Page-level text extractions ::

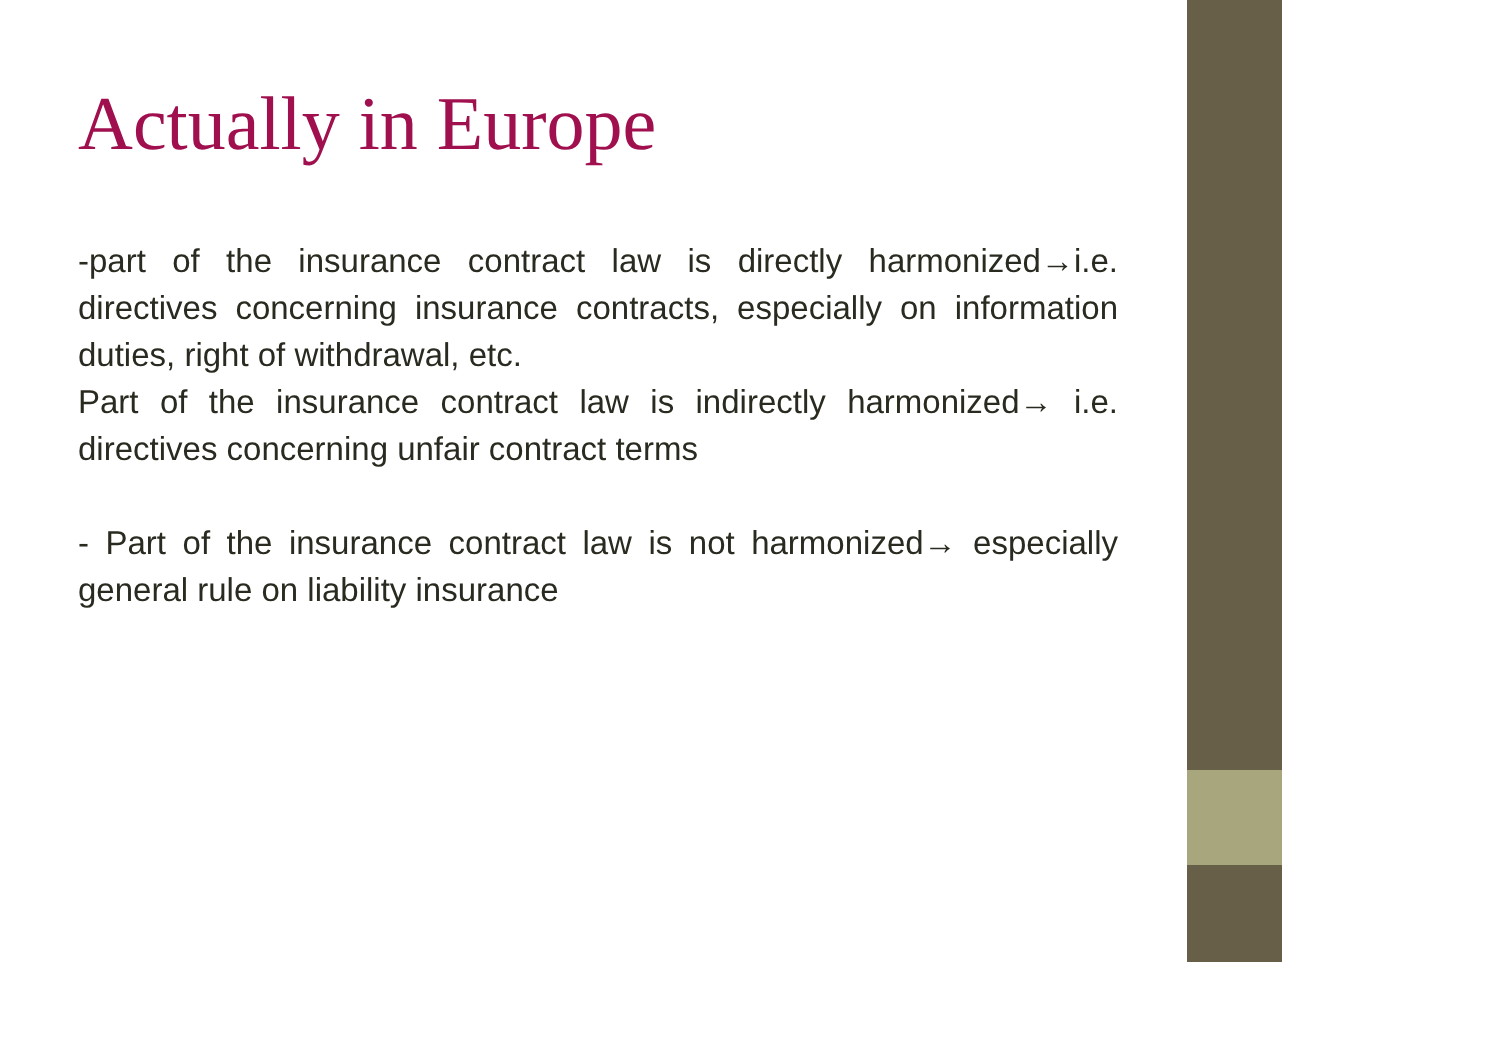Actually in Europe
-part of the insurance contract law is directly harmonized→i.e. directives concerning insurance contracts, especially on information duties, right of withdrawal, etc.
Part of the insurance contract law is indirectly harmonized→ i.e. directives concerning unfair contract terms
- Part of the insurance contract law is not harmonized→ especially general rule on liability insurance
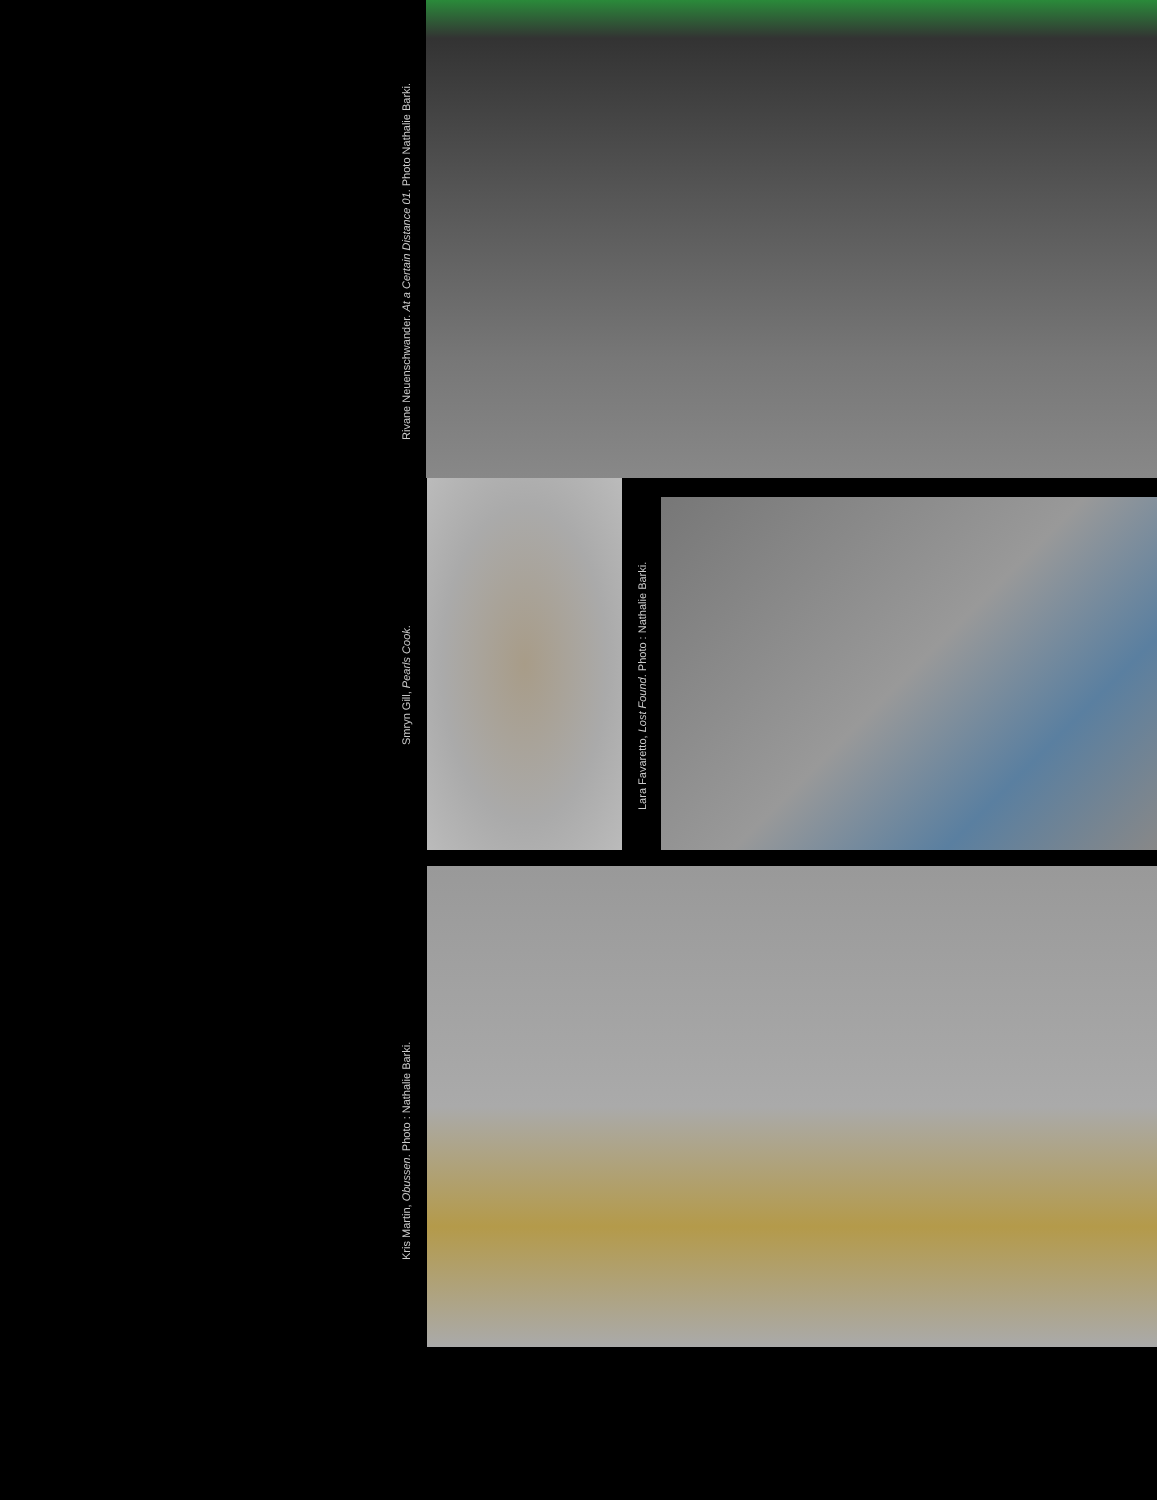Rivane Neuenschwander. At a Certain Distance 01. Photo Nathalie Barki.
Smryn Gill, Pearls Cook.
Lara Favaretto, Lost Found. Photo : Nathalie Barki.
Kris Martin, Obussen. Photo : Nathalie Barki.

Exercise requirements :: From the records above, show each line that contains the word "contract".

Answer space ::
-part of the insurance contract law is directly harmonized→i.e. directives concerning insurance contracts, especially on information duties, right of withdrawal, etc.
Part of the insurance contract law is indirectly harmonized→ i.e. directives concerning unfair contract terms
- Part of the insurance contract law is not harmonized→ especially general rule on liability insurance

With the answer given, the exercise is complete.